Mamba introduces selective state space models: recurrent sequence mixers whose state-space parameters depend on the input token, letting the model selectively propagate, ignore, or reset information while keeping linear scaling in sequence length and constant-size autoregressive state.

Key Contributions

• Adds input-dependent selectivity to structured SSMs, especially through the discretization step and input/output projections.
• Replaces convolutional SSM computation with a hardware-aware parallel scan, because input-dependent dynamics are no longer linear time-invariant.
• Packages the selective SSM into a simple attention-free Mamba block that combines sequence mixing and channel mixing.
• Demonstrates strong results across token sequences, audio, and genomics, including language-model scaling up to the billion-parameter regime.

Evidence And Results

Mamba reports that its selective SSM layer solves synthetic selective-copy and induction-style tasks and extrapolates to million-length sequences. In language modeling, the paper frames Mamba as the first attention-free linear-time sequence model to match a strong Transformer++ recipe under its scaling-law setup, and it reports 4-5x higher inference throughput than comparable Transformers in the benchmarked autoregressive setting.

Relevance To This Wiki

Mamba is the main background source for efficient recurrent sequence models before ParaRNN. It shows how selective recurrent latent state can compete with attention on information-dense token sequences, but it preserves parallel training by keeping the recurrent update linear in the state and using a parallel scan.

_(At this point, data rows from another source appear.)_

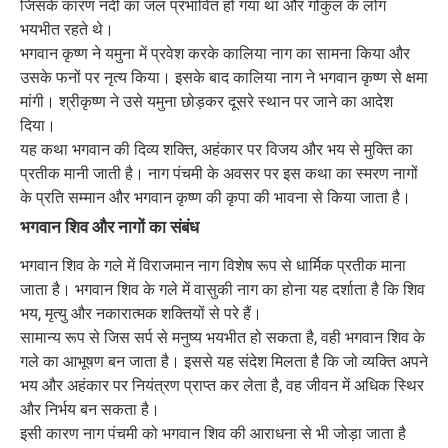
जिसके कारण नदी का जल प्रभावित हो गया था और गोकुल के लोग
भयभीत रहते थे।
भगवान कृष्ण ने यमुना में प्रवेश करके कालिया नाग का सामना किया और
उसके फनों पर नृत्य किया। इसके बाद कालिया नाग ने भगवान कृष्ण से क्षमा
मांगी। श्रीकृष्ण ने उसे यमुना छोड़कर दूसरे स्थान पर जाने का आदेश
दिया।
यह कथा भगवान की दिव्य शक्ति, अहंकार पर विजय और भय से मुक्ति का
प्रतीक मानी जाती है। नाग पंचमी के अवसर पर इस कथा का स्मरण नागों
के प्रति सम्मान और भगवान कृष्ण की कृपा की भावना से किया जाता है।
भगवान शिव और नागों का संबंध
भगवान शिव के गले में विराजमान नाग विशेष रूप से धार्मिक प्रतीक माना
जाता है। भगवान शिव के गले में वासुकी नाग का होना यह दर्शाता है कि शिव
भय, मृत्यु और नकारात्मक शक्तियों से परे हैं।
सामान्य रूप से जिस सर्प से मनुष्य भयभीत हो सकता है, वही भगवान शिव के
गले का आभूषण बन जाता है। इससे यह संदेश मिलता है कि जो व्यक्ति अपने
भय और अहंकार पर नियंत्रण प्राप्त कर लेता है, वह जीवन में अधिक स्थिर
और निर्भय बन सकता है।
इसी कारण नाग पंचमी को भगवान शिव की आराधना से भी जोड़ा जाता है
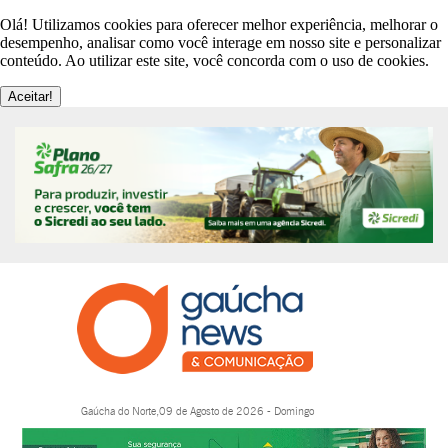
Olá! Utilizamos cookies para oferecer melhor experiência, melhorar o
desempenho, analisar como você interage em nosso site e personalizar
conteúdo. Ao utilizar este site, você concorda com o uso de cookies.
Aceitar!
Gaúcha do Norte,09 de Agosto de 2026 - Domingo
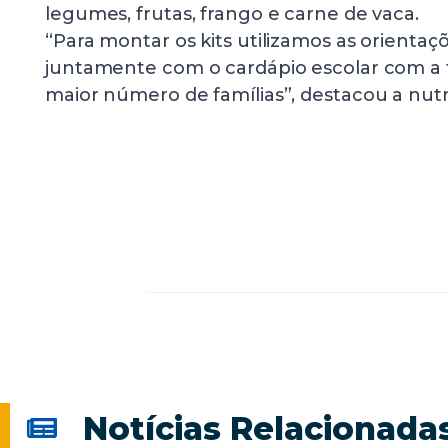
legumes, frutas, frango e carne de vaca.
“Para montar os kits utilizamos as orientaç
juntamente com o cardápio escolar com a f
maior número de famílias”, destacou a nutri
Notícias Relacionada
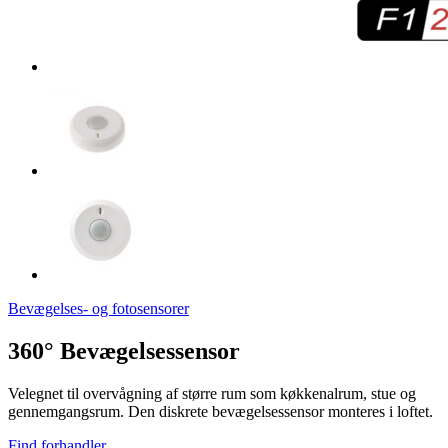
Bevægelses- og fotosensorer
360° Bevægelsessensor
Velegnet til overvågning af større rum som køkkenalrum, stue og
gennemgangsrum. Den diskrete bevægelsessensor monteres i loftet.
Find forhandler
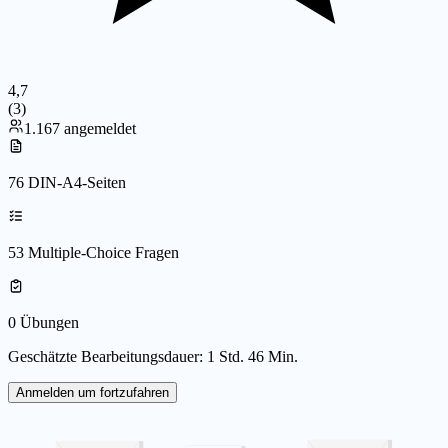
4,7
(
3
)
1.167 angemeldet
76 DIN-A4-Seiten
53 Multiple-Choice Fragen
0 Übungen
Geschätzte Bearbeitungsdauer: 1 Std. 46 Min.
Anmelden um fortzufahren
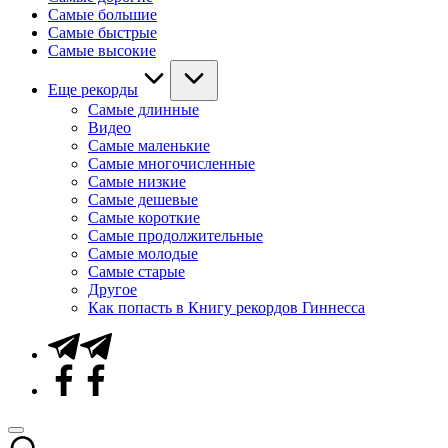
Самые большие
Самые быстрые
Самые высокие
Еще рекорды
Самые длинные
Видео
Самые маленькие
Самые многочисленные
Самые низкие
Самые дешевые
Самые короткие
Самые продолжительные
Самые молодые
Самые старые
Другое
Как попасть в Книгу рекордов Гиннесса
Telegram
Facebook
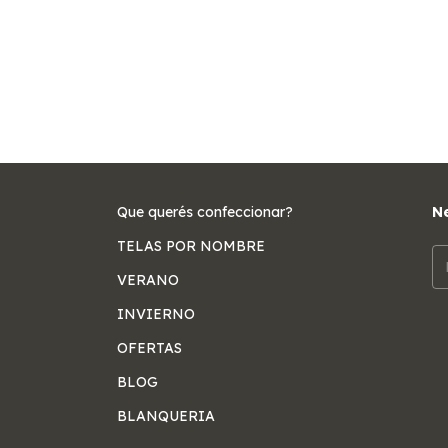
Que querés confeccionar?
Ne
TELAS POR NOMBRE
VERANO
INVIERNO
OFERTAS
BLOG
BLANQUERIA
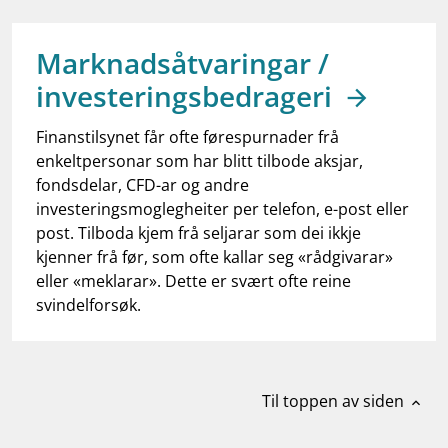
work_outline
Jobb hos oss
dashboard
Informasjon for investorer
Marknadsåtvaringar /
investeringsbedrageri
notifications_none
Abonner på nyhetsvarsel
Finanstilsynet får ofte førespurnader frå
enkeltpersonar som har blitt tilbode aksjar,
fondsdelar, CFD-ar og andre
investeringsmoglegheiter per telefon, e-post eller
post. Tilboda kjem frå seljarar som dei ikkje
kjenner frå før, som ofte kallar seg «rådgivarar»
eller «meklarar». Dette er svært ofte reine
svindelforsøk.
Til toppen av siden
expand_less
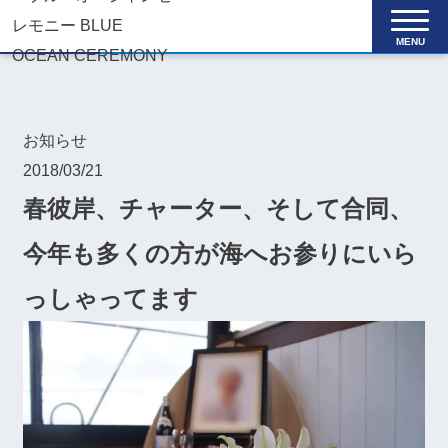
MENU
お知らせ
2018/03/21
春彼岸、チャーター、そして合同、
今年も多くの方が海へお参りにいら
っしゃってます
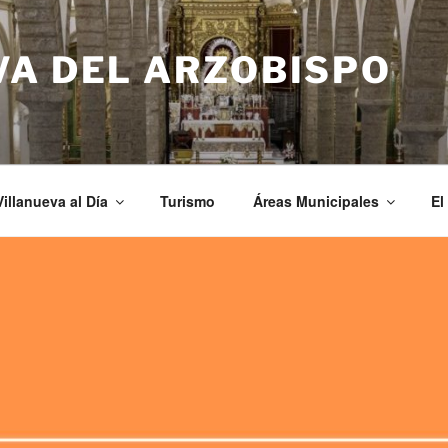
VA DEL ARZOBISPO
Villanueva al Día
Turismo
Áreas Municipales
El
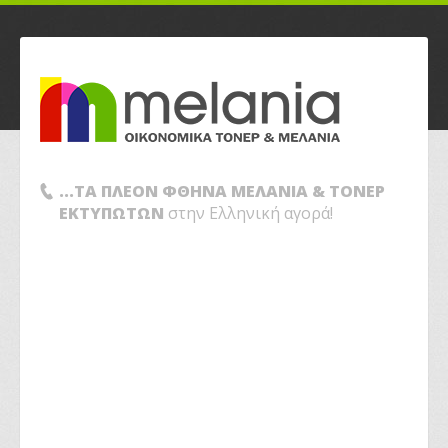
...ΤΑ ΠΛΕΟΝ ΦΘΗΝΑ ΜΕΛΑΝΙΑ & ΤΟΝΕΡ
ΕΚΤΥΠΩΤΩΝ
στην Ελληνική αγορά!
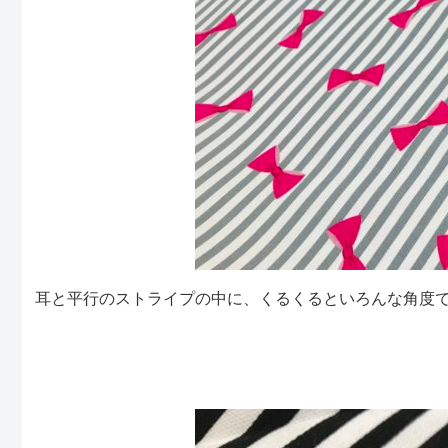
耳と平行のストライプの中に、くるくるといろんな角度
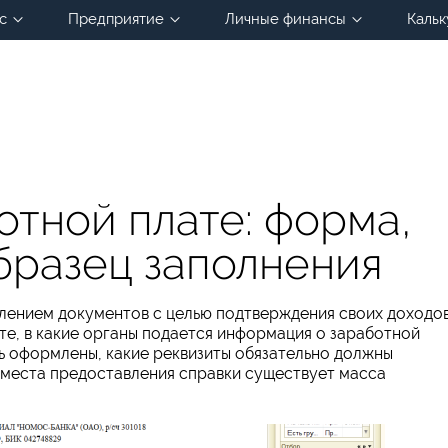
с
Предприятие
Личные финансы
Кальк
отной плате: форма,
бразец заполнения
авлением документов с целью подтверждения своих доходов
те, в какие органы подается информация о заработной
ь оформлены, какие реквизиты обязательно должны
т места предоставления справки существует масса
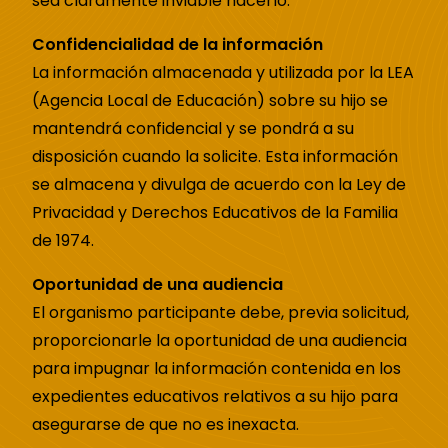
sea claramente inviable hacerlo.
Confidencialidad de la información
La información almacenada y utilizada por la LEA
(Agencia Local de Educación) sobre su hijo se
mantendrá confidencial y se pondrá a su
disposición cuando la solicite. Esta información
se almacena y divulga de acuerdo con la Ley de
Privacidad y Derechos Educativos de la Familia
de 1974.
Oportunidad de una audiencia
El organismo participante debe, previa solicitud,
proporcionarle la oportunidad de una audiencia
para impugnar la información contenida en los
expedientes educativos relativos a su hijo para
asegurarse de que no es inexacta.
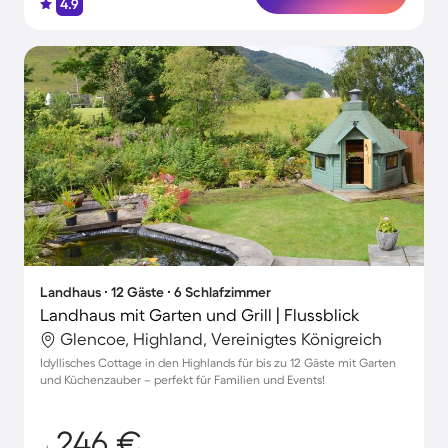
4.9
Landhaus ∙ 12 Gäste ∙ 6 Schlafzimmer
Landhaus mit Garten und Grill | Flussblick
Glencoe, Highland, Vereinigtes Königreich
Idyllisches Cottage in den Highlands für bis zu 12 Gäste mit Garten
und Küchenzauber – perfekt für Familien und Events!
246 €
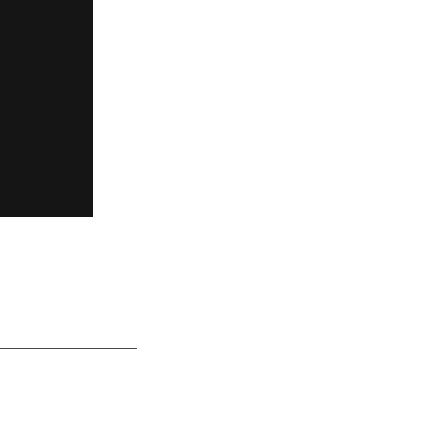
__________________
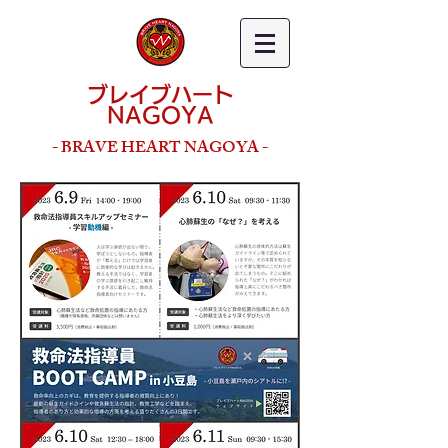
ブレイブハート
NAGOYA
- BRAVE HEART NAGOYA -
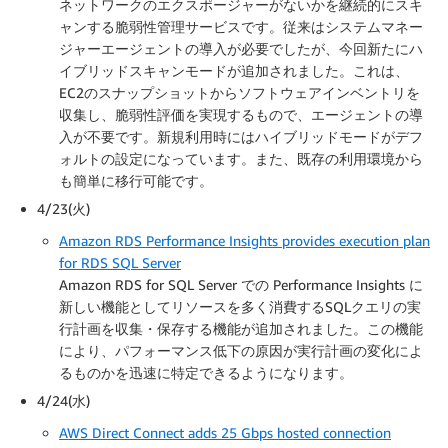
ネットワークのエクスポージャーがないかを継続的にスキ
ャンする脆弱性管理サービスです。従来はシステムマネー
ジャーエージェントの導入が必要でしたが、今回新たにハ
イブリッドスキャンモードが追加されました。これは、
EC2のスナップショットからソフトウェアインベントリを
収集し、脆弱性評価を実現するもので、エージェントの導
入が不要です。新規利用時にはハイブリッドモードがデフ
ォルトの設定になっています。また、既存の利用環境から
も簡単に移行可能です。
4/23(火)
Amazon RDS Performance Insights provides execution plan
for RDS SQL Server
Amazon RDS for SQL Server での Performance Insights に
新しい機能としてリソースを多く消費するSQLクエリの実
行計画を収集・保存する機能が追加されました。この機能
により、パフォーマンス低下の原因が実行計画の変化によ
るものかを迅速に特定できるようになります。
4/24(水)
AWS Direct Connect adds 25 Gbps hosted connection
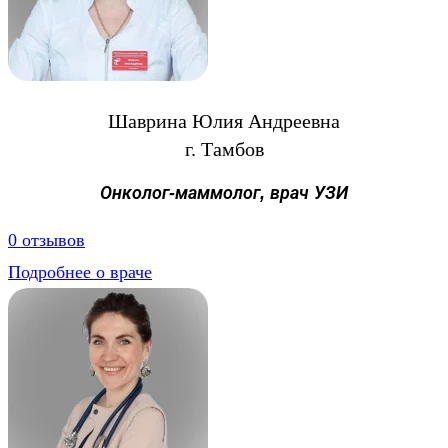
Шаврина Юлия Андреевна
г. Тамбов
Онколог-маммолог, врач УЗИ
0 отзывов
Подробнее о враче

For time-series and world-model readers, the important abstraction is a compact latent state that compresses history with input-dependent updates. The paper itself is not a numeric time-series foundation-model paper, so wiki pages should cite it as sequence-model architecture background rather than as direct evidence about forecasting accuracy.

Limitations

• Selective SSMs recover expressivity through input-dependent parameters, but the state update remains linear in the hidden state.
• Mamba’s efficient training relies on custom fused scan kernels and recomputation rather than a generic nonlinear recurrence solver.
• The core results emphasize language, audio, and genomics, so transfer to multivariate time series, event streams, trajectories, or action-conditioned world models remains a separate question.

Links Into The Wiki

• Mamba
• Efficient Recurrent Sequence Models
• Time-Series Scaling And Efficiency
• Mamba-2
• Mamba-3
• ParaRNN

Open Questions

• Which time-series and event-stream settings actually need Mamba-style selectivity rather than simpler linear recurrent or convolutional mixers?
• How much of Mamba’s advantage comes from selective state dynamics versus the surrounding block design and optimized kernels?
• Can selective SSM state resets be made action-aware for action-conditioned world models?